'''

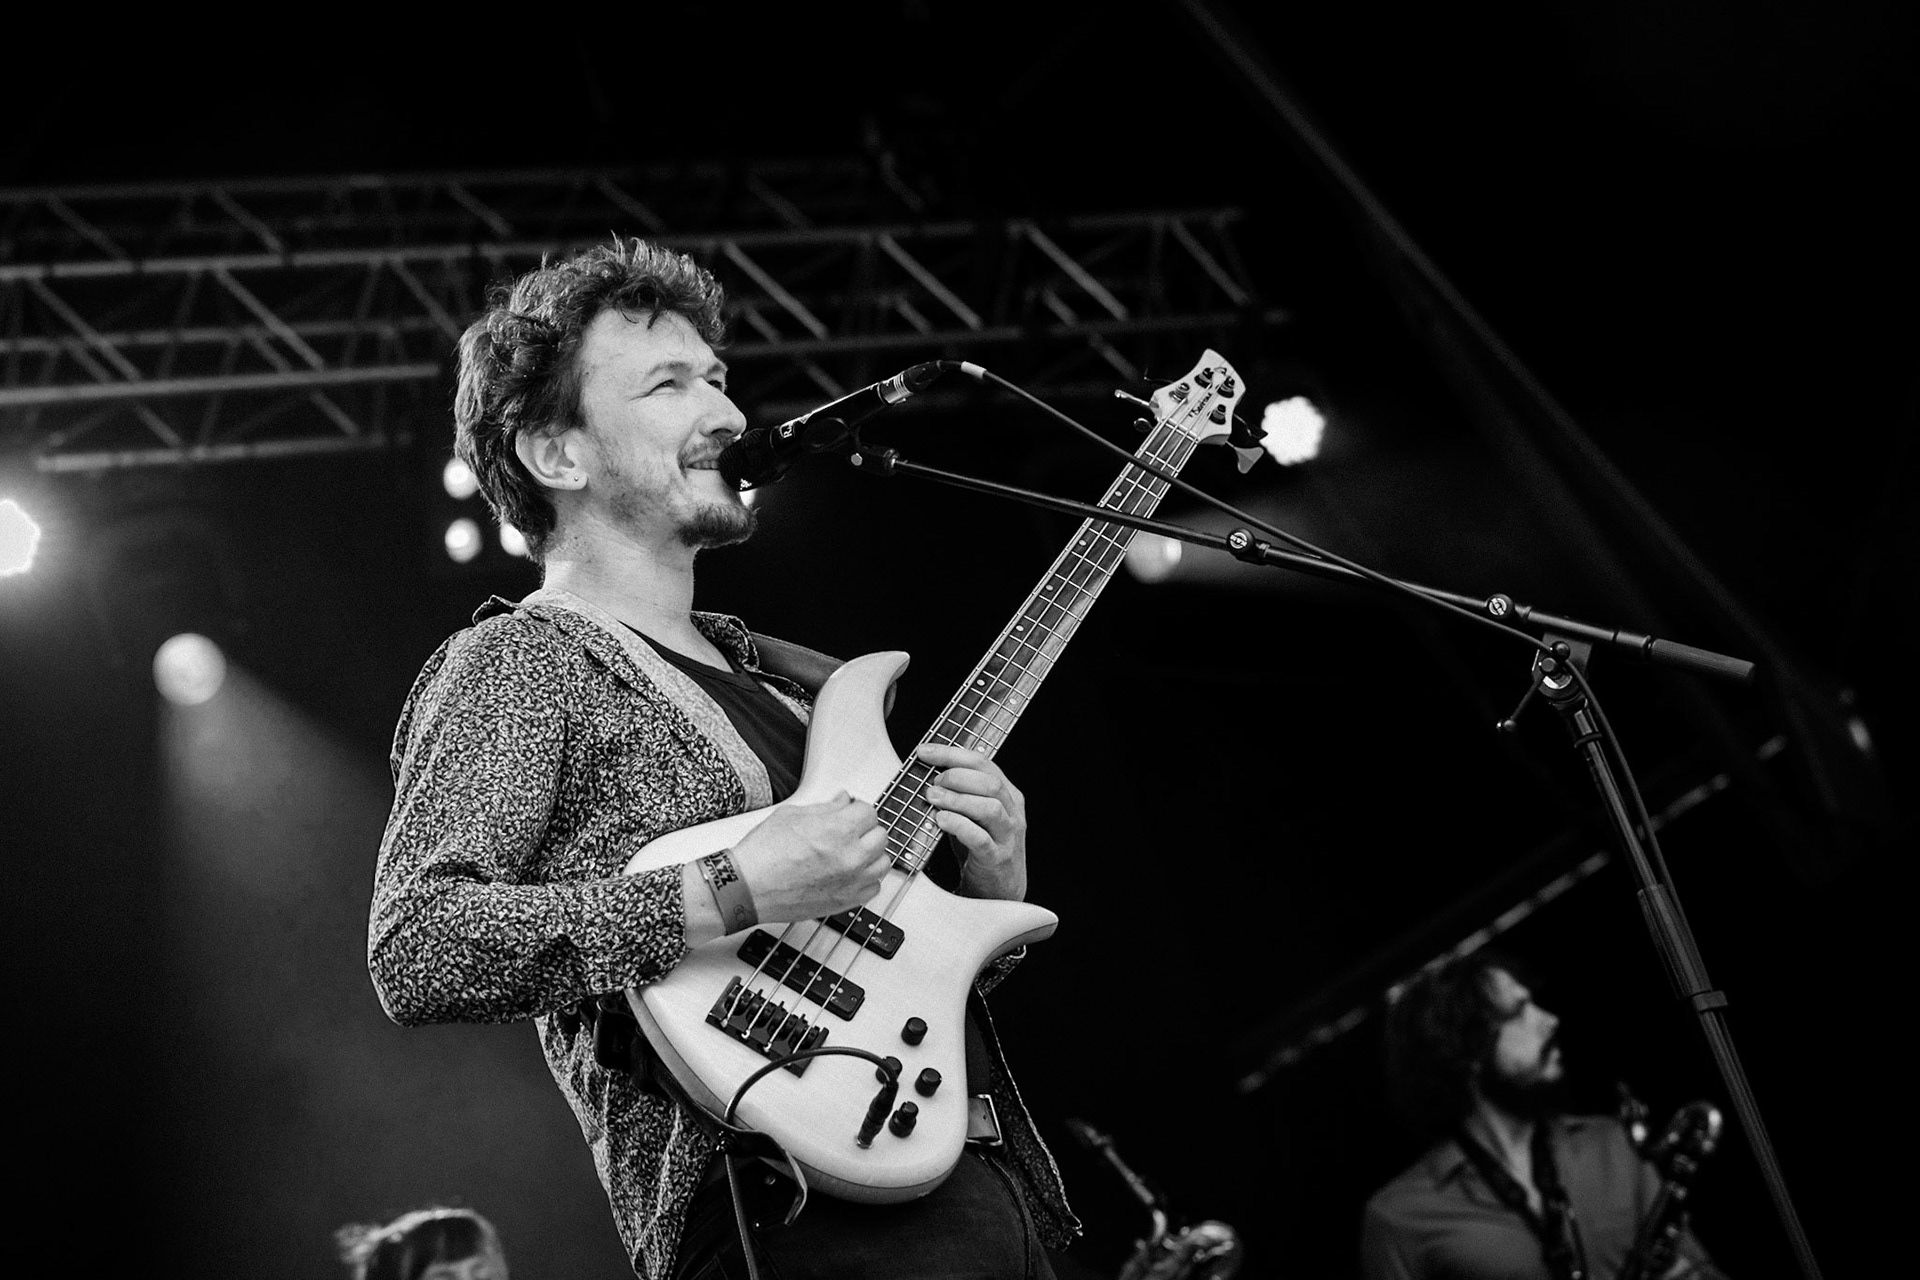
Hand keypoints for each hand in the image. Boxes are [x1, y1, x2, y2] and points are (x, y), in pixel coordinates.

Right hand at [729, 791, 890, 921]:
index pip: (869, 812)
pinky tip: (852, 874)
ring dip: (871, 854)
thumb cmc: (762, 855)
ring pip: (882, 863)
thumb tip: (842, 801)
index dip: (856, 810)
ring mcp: (850, 881)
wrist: (747, 888)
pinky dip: (866, 880)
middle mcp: (850, 856)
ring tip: (853, 852)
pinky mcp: (845, 901)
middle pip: (880, 836)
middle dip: (865, 830)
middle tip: (850, 831)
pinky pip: (873, 888)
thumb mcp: (792, 815)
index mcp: (838, 830)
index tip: (849, 813)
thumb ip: (825, 808)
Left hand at [917, 743, 1027, 900]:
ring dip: (957, 799)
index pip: (984, 763)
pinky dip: (959, 826)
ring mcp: (1007, 835)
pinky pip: (981, 839)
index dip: (952, 754)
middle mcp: (1012, 811)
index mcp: (1008, 794)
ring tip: (933, 798)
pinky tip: (941, 820)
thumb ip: (960, 793)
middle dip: (956, 776)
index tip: (925, 751)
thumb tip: (927, 772)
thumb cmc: (983, 846)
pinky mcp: (997, 858)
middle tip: (932, 782)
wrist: (999, 888)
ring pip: (990, 808)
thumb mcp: (975, 814)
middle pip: (990, 782)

'''

What you have to do:
Your answer must be an exact copy of the records, minus any pictures.

Exercise output:
Hand keypoints for each hand in the image. Boxes are [x1, y1, x2, y2] and points are (x, y), in pixel coordinates.

Right hand at [729, 791, 890, 921]:
index pip: (869, 812)
pinky tip: (852, 874)
ring dip: (871, 854)
thumb cmc: (762, 855)
ring pip: (882, 863)
thumb tip: (842, 801)
index dip: (856, 810)
ring mcp: (850, 881)
wrist: (747, 888)
pinky dip: (866, 880)
middle mcp: (850, 856)
ring tip: (853, 852)
pinky mcp: (845, 901)
middle pip: (880, 836)
middle dip: (865, 830)
middle tip: (850, 831)
pinky pip: (873, 888)
thumb mcp: (792, 815)
index mcp: (838, 830)
index tip: (849, 813)
thumb ip: (825, 808)
Left hand at [917, 743, 1027, 900]:
ring dip: (957, 799)
index pip: (984, 763)
pinky dip: (959, 826)
ring mcp: (1007, 835)
pinky pip: (981, 839)
index dip: (952, 754)
middle mcp: (1012, 811)
index mcp: (1008, 794)
ring tip: (933, 798)
pinky tip: (941, 820)
thumb ip: (960, 793)
middle dip: (956, 776)
index tip: (925, 751)
thumb tip: (927, 772)
thumb cmc: (983, 846)
pinky mcp: (997, 858)
middle tip: (932, 782)
wrist: (999, 888)
ring pip: (990, 808)
thumb mcp: (975, 814)
middle pip: (990, 782)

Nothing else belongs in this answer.